EXERCISE AIM - From the listing below, restate word for word the lines from the line containing "supplier claims they" down through the line containing "second of three". Exclude pictures.

DATA TO USE -
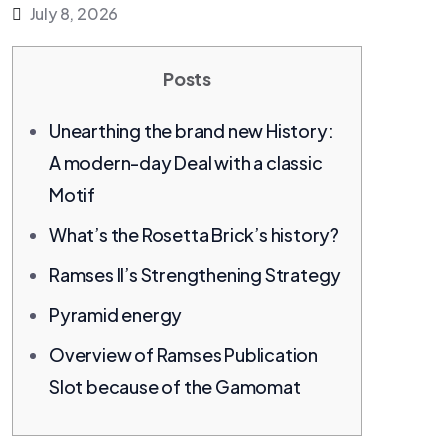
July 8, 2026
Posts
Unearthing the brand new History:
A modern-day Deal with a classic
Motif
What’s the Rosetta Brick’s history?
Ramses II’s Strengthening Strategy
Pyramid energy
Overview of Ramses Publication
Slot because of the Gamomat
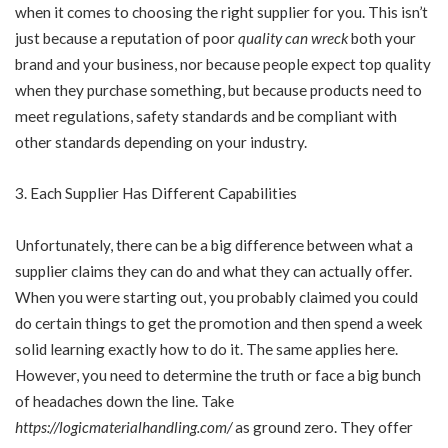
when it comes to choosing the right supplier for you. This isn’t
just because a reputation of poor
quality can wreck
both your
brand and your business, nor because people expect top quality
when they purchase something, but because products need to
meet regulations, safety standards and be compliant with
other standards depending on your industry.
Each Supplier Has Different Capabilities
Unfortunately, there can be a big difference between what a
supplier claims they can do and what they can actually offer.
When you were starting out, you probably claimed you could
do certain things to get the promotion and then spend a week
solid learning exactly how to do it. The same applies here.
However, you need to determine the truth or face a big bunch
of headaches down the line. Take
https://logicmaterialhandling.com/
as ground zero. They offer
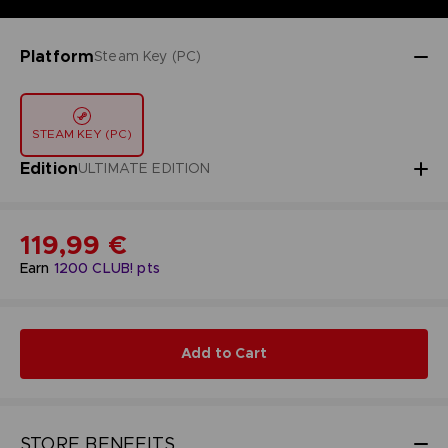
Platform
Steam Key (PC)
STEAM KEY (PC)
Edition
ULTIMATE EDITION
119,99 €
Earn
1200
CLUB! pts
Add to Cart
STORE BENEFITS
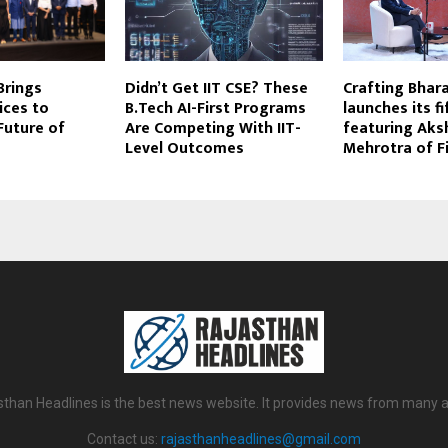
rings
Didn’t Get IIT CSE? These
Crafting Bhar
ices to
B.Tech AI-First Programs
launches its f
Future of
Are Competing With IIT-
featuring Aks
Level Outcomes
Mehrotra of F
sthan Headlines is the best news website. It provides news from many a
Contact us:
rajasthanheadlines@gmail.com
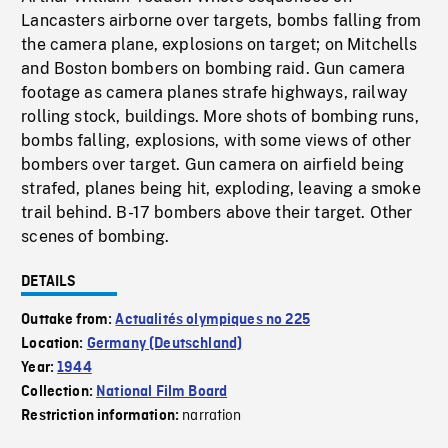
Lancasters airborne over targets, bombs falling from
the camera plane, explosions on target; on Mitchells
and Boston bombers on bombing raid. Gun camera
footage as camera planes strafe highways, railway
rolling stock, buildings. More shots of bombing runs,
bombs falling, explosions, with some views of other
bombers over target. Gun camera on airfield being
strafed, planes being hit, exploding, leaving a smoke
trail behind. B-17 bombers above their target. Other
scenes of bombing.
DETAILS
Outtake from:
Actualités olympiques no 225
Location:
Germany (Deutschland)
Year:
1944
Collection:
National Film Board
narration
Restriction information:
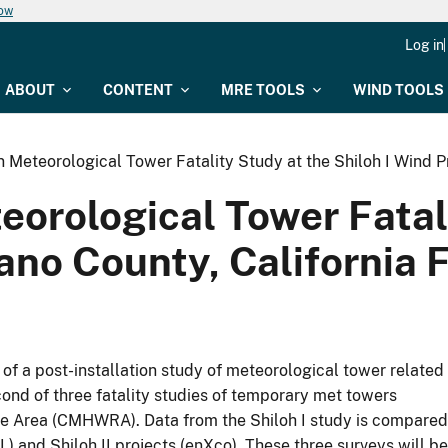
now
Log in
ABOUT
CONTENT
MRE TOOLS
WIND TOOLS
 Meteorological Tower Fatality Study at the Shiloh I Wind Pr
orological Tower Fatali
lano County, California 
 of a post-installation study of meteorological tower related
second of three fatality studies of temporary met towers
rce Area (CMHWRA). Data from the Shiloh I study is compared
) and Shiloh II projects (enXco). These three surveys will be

EXPECTED OUTPUT -
supplier claims they can do and what they can actually offer.
When you were starting out, you probably claimed you could
do certain things to get the promotion and then spend a week
solid learning exactly how to do it. The same applies here.
However, you need to determine the truth or face a big bunch
of headaches down the line. Take
https://logicmaterialhandling.com/
as ground zero. They offer
Platform
Steam Key (PC)
STEAM KEY (PC)
Edition
ULTIMATE EDITION
119,99 €
Earn
1200
CLUB! pts
Add to Cart
STORE BENEFITS
rings
Didn’t Get IIT CSE? These
Crafting Bhar
ices to
B.Tech AI-First Programs
launches its f
Future of
Are Competing With IIT-
featuring Aks
Level Outcomes
Mehrotra of F
sthan Headlines is the best news website. It provides news from many a
Contact us:
rajasthanheadlines@gmail.com
Lancasters airborne over targets, bombs falling from
the camera plane, explosions on target; on Mitchells
and Boston bombers on bombing raid. Gun camera
footage as camera planes strafe highways, railway
rolling stock, buildings. More shots of bombing runs,
bombs falling, explosions, with some views of other
bombers over target. Gun camera on airfield being
strafed, planes being hit, exploding, leaving a smoke
trail behind. B-17 bombers above their target. Other
scenes of bombing.
DETAILS
Outtake from:
Actualités olympiques no 225
Location:
Germany (Deutschland)
Year:
1944
Collection:
National Film Board
narration
Restriction information:
now
Log in
ABOUT
CONTENT
MRE TOOLS
WIND TOOLS
 Meteorological Tower Fatality Study at the Shiloh I Wind Pr
orological Tower Fatali
lano County, California 
 of a post-installation study of meteorological tower related
second of three fatality studies of temporary met towers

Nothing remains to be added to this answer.